The five Islamic practices (pillars) overview
The five Islamic practices (pillars)
They are the framework for the Muslim‘s life and discipline. Successful and satisfactory adherence to the pillars satisfies the will of Allah. They form the basis for the Muslim‘s hope for salvation along with faith and belief in Allah‘s existence, the authority of Muhammad as a prophet, and the finality and perfection of the Qur‘an. The five pillars are:
1. The Confession of Faith or Shahada: It is the declaration that there is no god but Allah and Muhammad is his prophet. Sincerity in the voicing of the confession is necessary for it to be valid. Also it must be uttered in Arabic. It must be held until death and repudiation of the Shahada nullifies hope for salvation.
2. Prayer or Salat: Five times a day, preceded by ceremonial washing, the Muslim is required to pray facing Mecca. Specific formulas, recited from the Qur‘an (in Arabic), along with prostrations are included. Prayer is, in this sense, an expression of submission to the will of Allah. While most of Islam has no hierarchical priesthood, prayers are led in mosques by respected lay leaders. The five times of prayer are before sunrise, noon, mid-afternoon, sunset, and prior to sleep.
3. Almsgiving or Zakat: The Qur‘an teaches the giving of two and one-half percent of one‘s capital wealth to the poor and/or for the propagation of Islam. By doing so, the Muslims‘ remaining wealth is purified.
4. The Fast or Sawm: During the course of the lunar month of Ramadan, a fast is to be observed by every Muslim from sunrise to sunset. Nothing is to pass over the lips during this time, and they should refrain from sexual relations. After sunset, feasting and other celebrations often occur. The daylight hours are set aside for self-purification. The month is used to remember the giving of the Qur‘an to Muhammad.

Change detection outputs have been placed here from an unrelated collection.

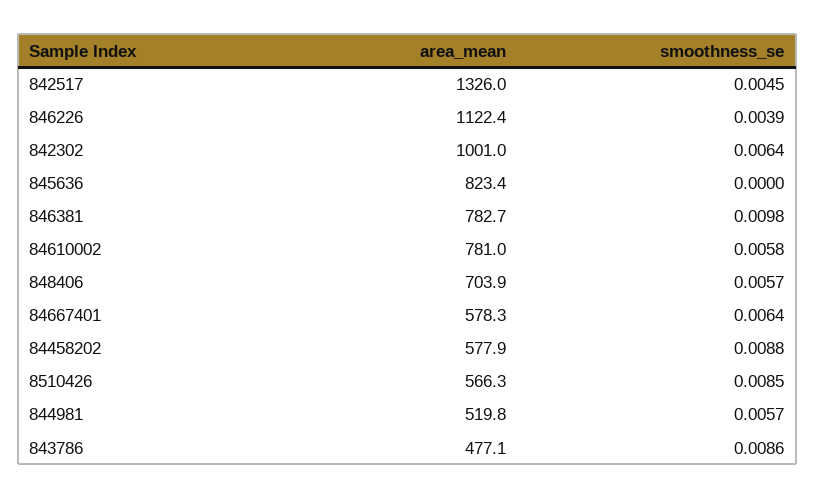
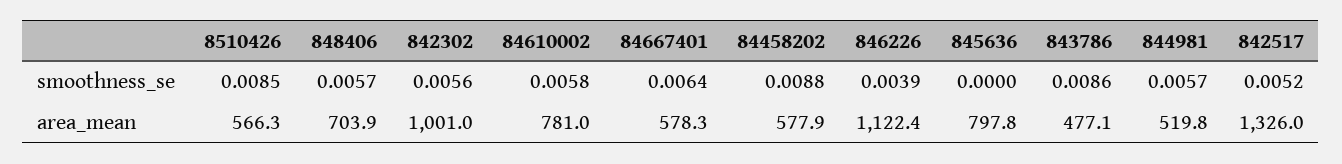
  {
    "area_mean": {
      "842517": 1326,
      "846226": 1122.4,
      "842302": 1001,
-     "845636": 823.4,
+     "845636": 797.8,
-     "846381": 782.7,
      "84610002": 781,
      "848406": 703.9,
      "84667401": 578.3,
      "84458202": 577.9,
      "8510426": 566.3,
      "844981": 519.8,
      "843786": 477.1
    },
    "smoothness_se": {
-     "842517": 0.0045,
+     "842517": 0.0052,
      "846226": 0.0039,
-     "842302": 0.0064,
+     "842302": 0.0056,
      "845636": 0,
-     "846381": 0.0098,
      "84610002": 0.0058,
      "848406": 0.0057,
      "84667401": 0.0064,
      "84458202": 0.0088,
      "8510426": 0.0085,
      "844981": 0.0057,
      "843786": 0.0086
    }
  }

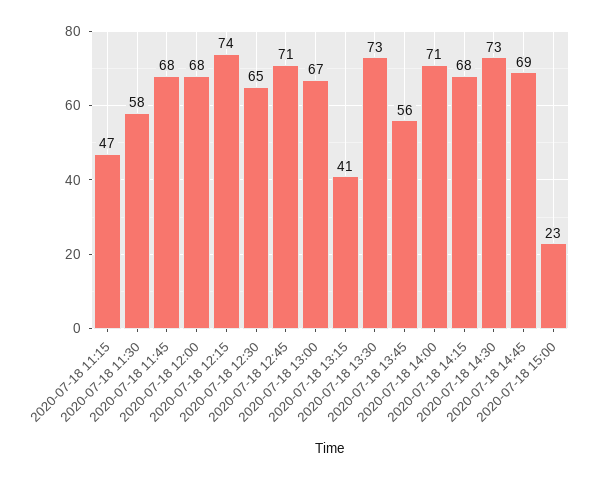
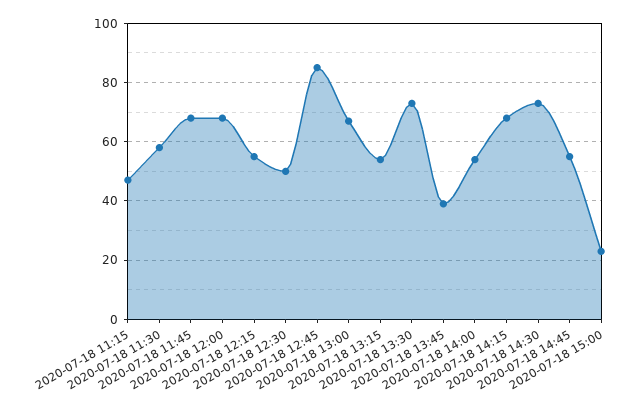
  {
    "2020-07-18 11:15": 47,
    "2020-07-18 11:30": 58,
    "2020-07-18 11:45": 68,
    "2020-07-18 12:00": 68,
-   "2020-07-18 12:15": 74,
+   "2020-07-18 12:15": 55,
-   "2020-07-18 12:30": 65,
+   "2020-07-18 12:30": 50,
-   "2020-07-18 12:45": 71,
+   "2020-07-18 12:45": 85,
    "2020-07-18 13:00": 67,
-   "2020-07-18 13:15": 41,
+   "2020-07-18 13:15": 55,
    "2020-07-18 13:30": 73,
-   "2020-07-18 13:45": 56,
+   "2020-07-18 13:45": 40,
-   "2020-07-18 14:00": 71,
+   "2020-07-18 14:00": 55,
    "2020-07-18 14:15": 68,
    "2020-07-18 14:30": 73,
-   "2020-07-18 14:45": 69,
+   "2020-07-18 14:45": 55,
    "2020-07-18 15:00": 23
  }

5. Pilgrimage or Hajj: All Muslims who are economically and physically able are required to journey as a pilgrim to Mecca at least once in their life time. The pilgrim‘s required simple dress stresses the notion of equality before God. Another element of the Hajj is the mandatory walk of each pilgrim seven times around the Kaabah—the shrine of the black rock, the holiest site of Islam. Muhammad taught that the Kaabah was the original place of worship for Adam and later for Abraham. The Kaabah is thus venerated as the site of true religion, the absolute monotheism of Islam.